Return only the lines starting at the line that contains "netsh advfirewall set privateprofile state on" and ending at the line that contains "netsh advfirewall set allprofiles logging droppedconnections", with both of those lines included. Copy them character for character.
*** Opening RECORDS FOR THIS EXERCISE ***
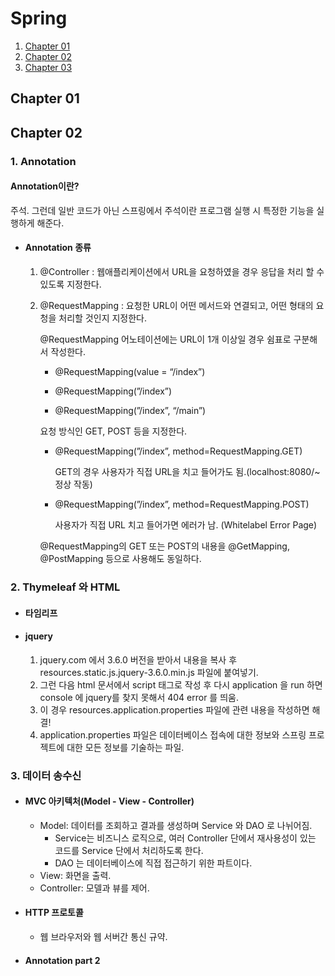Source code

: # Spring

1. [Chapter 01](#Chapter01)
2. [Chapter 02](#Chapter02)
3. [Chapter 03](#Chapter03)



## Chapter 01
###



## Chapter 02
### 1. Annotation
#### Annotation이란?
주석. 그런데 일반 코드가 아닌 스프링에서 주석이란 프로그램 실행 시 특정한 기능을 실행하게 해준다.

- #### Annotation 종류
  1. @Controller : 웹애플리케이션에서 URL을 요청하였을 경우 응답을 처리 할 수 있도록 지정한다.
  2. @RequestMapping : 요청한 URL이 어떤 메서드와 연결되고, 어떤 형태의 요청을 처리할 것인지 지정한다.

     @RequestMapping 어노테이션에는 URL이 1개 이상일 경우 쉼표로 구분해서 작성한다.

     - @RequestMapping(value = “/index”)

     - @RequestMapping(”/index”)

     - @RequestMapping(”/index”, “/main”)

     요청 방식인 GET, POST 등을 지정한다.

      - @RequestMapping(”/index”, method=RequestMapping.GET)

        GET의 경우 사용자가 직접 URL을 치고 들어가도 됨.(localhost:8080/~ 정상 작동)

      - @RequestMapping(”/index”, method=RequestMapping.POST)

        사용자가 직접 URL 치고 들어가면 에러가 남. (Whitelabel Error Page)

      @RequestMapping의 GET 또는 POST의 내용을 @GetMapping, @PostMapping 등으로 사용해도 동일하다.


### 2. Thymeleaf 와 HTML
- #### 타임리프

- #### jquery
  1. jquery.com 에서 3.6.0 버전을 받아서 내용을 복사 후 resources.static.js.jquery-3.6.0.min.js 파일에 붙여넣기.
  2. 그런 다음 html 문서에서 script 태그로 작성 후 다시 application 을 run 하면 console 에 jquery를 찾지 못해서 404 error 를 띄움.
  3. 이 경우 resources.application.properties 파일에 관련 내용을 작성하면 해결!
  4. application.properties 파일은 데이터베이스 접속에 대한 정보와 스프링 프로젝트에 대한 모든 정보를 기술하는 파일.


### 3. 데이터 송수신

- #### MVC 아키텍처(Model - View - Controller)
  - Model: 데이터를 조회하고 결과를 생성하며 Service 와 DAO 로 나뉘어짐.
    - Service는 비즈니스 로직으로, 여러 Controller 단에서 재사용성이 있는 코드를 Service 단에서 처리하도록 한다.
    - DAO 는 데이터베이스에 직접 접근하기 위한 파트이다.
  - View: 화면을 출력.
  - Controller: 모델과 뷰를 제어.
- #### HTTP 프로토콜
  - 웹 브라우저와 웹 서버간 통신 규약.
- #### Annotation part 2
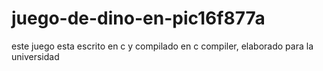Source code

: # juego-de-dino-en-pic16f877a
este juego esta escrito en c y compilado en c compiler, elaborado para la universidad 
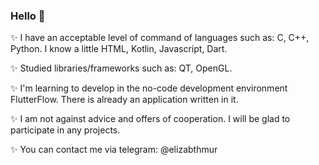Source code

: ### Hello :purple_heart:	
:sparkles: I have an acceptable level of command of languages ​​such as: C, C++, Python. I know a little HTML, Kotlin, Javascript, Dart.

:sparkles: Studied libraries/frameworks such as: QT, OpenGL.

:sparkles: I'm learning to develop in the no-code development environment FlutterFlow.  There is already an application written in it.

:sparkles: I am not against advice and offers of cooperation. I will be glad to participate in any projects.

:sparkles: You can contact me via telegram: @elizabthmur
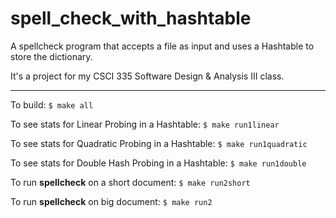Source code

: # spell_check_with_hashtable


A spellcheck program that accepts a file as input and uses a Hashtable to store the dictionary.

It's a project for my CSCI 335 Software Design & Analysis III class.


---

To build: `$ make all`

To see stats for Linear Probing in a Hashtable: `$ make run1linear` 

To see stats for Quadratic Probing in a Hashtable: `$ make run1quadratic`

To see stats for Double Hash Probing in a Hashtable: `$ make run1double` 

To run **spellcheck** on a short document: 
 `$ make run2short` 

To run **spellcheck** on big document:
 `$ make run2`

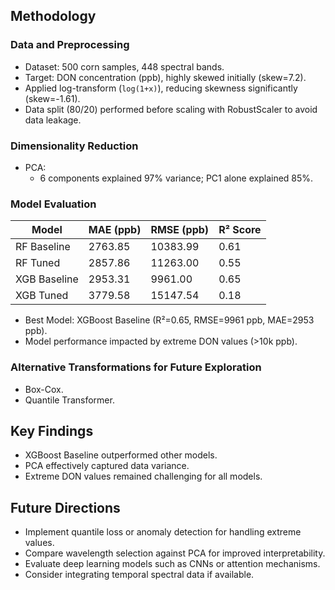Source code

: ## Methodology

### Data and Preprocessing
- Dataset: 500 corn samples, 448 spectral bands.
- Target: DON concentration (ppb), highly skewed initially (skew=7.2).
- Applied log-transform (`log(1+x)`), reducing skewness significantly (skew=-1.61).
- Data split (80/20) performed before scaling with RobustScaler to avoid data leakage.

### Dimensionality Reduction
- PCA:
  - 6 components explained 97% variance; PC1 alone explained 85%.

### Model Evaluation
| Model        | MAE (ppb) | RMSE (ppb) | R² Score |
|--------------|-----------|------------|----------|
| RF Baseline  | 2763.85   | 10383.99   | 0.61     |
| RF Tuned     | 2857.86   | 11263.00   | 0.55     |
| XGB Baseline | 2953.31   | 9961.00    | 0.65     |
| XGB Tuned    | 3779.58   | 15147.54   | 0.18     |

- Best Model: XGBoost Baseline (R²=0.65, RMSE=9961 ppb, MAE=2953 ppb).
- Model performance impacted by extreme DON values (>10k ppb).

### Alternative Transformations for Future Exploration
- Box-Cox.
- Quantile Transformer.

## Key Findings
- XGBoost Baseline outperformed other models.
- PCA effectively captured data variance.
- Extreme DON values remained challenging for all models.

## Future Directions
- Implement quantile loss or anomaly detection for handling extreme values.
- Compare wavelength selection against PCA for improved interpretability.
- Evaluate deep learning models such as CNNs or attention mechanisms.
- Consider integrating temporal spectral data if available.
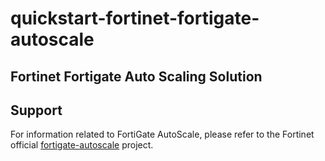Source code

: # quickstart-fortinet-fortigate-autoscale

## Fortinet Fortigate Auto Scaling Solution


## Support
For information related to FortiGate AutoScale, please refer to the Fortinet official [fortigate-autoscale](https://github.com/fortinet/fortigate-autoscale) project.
*** Closing RECORDS FOR THIS EXERCISE ***
*** Opening RECORDS FOR THIS EXERCISE ***
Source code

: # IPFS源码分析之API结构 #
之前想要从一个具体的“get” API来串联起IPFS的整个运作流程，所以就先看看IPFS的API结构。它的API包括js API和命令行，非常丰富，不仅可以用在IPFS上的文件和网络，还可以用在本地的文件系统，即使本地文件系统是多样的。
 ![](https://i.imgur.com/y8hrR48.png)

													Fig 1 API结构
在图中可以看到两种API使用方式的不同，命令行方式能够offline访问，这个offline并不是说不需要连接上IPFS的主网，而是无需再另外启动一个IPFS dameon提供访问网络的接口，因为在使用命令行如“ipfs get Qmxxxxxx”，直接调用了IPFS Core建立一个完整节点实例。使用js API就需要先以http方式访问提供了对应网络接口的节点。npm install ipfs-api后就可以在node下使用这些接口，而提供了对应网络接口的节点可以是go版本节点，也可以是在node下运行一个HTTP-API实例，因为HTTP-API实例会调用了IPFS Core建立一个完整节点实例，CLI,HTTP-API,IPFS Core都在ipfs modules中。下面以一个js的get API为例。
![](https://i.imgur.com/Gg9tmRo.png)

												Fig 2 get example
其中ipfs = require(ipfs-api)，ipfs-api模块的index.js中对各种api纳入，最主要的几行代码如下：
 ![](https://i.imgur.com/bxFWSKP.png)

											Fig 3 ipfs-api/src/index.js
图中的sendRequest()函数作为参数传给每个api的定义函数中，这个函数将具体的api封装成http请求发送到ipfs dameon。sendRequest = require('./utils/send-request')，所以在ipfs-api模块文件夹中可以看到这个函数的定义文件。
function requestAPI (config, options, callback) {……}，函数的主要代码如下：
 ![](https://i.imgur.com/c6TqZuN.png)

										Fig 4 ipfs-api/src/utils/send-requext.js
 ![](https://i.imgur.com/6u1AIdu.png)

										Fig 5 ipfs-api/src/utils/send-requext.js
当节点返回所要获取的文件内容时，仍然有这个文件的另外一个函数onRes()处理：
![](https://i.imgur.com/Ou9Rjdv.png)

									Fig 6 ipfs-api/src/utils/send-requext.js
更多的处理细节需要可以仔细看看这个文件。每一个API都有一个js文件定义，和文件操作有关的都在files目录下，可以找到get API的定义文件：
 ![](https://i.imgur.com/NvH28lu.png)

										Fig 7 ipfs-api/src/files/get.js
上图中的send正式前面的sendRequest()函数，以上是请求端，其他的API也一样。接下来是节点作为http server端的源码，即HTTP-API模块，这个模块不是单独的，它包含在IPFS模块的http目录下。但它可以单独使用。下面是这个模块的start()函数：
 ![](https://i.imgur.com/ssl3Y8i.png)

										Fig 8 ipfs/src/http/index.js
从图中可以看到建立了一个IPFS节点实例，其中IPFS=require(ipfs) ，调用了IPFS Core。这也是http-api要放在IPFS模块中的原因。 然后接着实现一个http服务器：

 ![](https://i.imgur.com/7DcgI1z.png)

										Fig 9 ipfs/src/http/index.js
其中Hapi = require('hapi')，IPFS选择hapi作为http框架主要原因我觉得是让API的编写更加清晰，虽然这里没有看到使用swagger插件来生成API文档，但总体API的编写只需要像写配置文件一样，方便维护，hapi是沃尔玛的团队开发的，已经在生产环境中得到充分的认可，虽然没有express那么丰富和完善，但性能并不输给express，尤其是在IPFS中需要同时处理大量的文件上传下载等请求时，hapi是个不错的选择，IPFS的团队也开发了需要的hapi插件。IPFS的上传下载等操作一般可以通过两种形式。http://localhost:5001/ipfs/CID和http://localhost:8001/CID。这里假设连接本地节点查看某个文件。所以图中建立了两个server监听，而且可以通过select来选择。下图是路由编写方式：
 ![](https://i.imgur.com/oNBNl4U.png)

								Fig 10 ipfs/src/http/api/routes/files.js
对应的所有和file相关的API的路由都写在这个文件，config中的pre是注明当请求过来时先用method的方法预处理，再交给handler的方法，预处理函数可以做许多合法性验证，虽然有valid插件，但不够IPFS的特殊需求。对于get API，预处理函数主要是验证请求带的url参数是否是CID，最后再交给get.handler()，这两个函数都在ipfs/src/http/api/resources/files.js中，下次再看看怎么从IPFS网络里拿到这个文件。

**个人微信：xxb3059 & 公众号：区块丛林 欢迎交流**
*** Closing RECORDS FOR THIS EXERCISE ***
*** Opening RECORDS FOR THIS EXERCISE ***
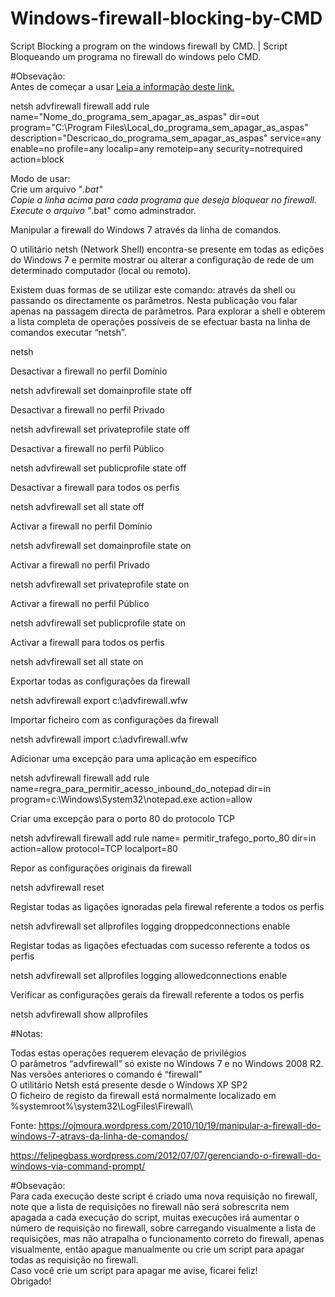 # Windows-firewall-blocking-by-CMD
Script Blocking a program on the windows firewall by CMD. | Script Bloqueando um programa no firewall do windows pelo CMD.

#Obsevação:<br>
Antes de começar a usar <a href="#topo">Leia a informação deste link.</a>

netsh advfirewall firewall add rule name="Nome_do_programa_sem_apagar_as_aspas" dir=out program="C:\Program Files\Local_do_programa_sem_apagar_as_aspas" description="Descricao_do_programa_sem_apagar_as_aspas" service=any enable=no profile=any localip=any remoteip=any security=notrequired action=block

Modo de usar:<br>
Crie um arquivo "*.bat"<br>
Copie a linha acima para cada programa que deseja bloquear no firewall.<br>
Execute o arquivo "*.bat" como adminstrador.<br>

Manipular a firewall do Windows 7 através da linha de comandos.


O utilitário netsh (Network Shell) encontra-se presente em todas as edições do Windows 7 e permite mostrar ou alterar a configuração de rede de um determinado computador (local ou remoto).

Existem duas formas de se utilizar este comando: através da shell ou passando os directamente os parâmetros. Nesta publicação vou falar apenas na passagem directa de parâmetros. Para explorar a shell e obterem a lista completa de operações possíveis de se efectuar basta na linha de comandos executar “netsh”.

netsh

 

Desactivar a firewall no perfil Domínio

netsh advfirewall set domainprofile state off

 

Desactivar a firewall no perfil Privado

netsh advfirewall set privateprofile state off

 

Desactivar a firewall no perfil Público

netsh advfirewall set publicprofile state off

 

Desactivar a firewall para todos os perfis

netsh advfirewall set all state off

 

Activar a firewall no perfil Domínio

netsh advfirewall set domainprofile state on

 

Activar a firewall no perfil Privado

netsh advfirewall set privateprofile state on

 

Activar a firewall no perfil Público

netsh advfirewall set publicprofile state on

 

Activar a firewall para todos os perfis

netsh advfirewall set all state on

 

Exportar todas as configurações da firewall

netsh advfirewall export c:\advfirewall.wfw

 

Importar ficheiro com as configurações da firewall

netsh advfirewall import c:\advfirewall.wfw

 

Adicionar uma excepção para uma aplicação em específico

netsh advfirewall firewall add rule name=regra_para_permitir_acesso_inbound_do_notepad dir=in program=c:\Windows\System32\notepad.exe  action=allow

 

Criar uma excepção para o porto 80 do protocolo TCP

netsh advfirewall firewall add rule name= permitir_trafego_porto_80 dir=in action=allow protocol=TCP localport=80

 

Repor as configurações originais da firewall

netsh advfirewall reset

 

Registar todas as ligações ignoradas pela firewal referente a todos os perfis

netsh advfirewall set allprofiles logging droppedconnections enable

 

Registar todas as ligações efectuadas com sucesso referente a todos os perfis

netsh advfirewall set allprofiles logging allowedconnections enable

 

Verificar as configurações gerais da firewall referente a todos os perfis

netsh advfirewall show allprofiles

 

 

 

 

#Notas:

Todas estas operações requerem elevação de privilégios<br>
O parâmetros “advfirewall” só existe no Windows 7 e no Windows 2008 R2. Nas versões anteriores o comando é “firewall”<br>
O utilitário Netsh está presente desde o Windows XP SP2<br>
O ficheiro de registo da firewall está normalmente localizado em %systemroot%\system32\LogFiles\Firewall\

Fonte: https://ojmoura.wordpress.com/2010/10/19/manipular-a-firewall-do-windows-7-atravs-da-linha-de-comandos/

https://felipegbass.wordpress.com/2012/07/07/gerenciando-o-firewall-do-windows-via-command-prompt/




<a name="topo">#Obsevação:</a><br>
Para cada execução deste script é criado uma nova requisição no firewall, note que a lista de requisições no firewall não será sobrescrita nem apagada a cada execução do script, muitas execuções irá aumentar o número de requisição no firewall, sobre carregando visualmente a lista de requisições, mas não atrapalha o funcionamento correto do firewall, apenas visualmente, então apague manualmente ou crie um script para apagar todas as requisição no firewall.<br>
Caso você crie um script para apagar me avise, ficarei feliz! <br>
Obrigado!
*** Closing RECORDS FOR THIS EXERCISE ***
=== ANSWER AREA ===
netsh advfirewall set privateprofile state on

 

Activar a firewall no perfil Público

netsh advfirewall set publicprofile state on

 

Activar a firewall para todos os perfis

netsh advfirewall set all state on

 

Exportar todas as configurações da firewall

netsh advfirewall export c:\advfirewall.wfw

 

Importar ficheiro com as configurações da firewall

netsh advfirewall import c:\advfirewall.wfw

 

Adicionar uma excepção para uma aplicação em específico

netsh advfirewall firewall add rule name=regra_para_permitir_acesso_inbound_do_notepad dir=in program=c:\Windows\System32\notepad.exe  action=allow

 

Criar uma excepção para o porto 80 do protocolo TCP

netsh advfirewall firewall add rule name= permitir_trafego_porto_80 dir=in action=allow protocol=TCP localport=80

 

Repor as configurações originais da firewall

netsh advfirewall reset

 

Registar todas as ligações ignoradas pela firewal referente a todos os perfis

netsh advfirewall set allprofiles logging droppedconnections enable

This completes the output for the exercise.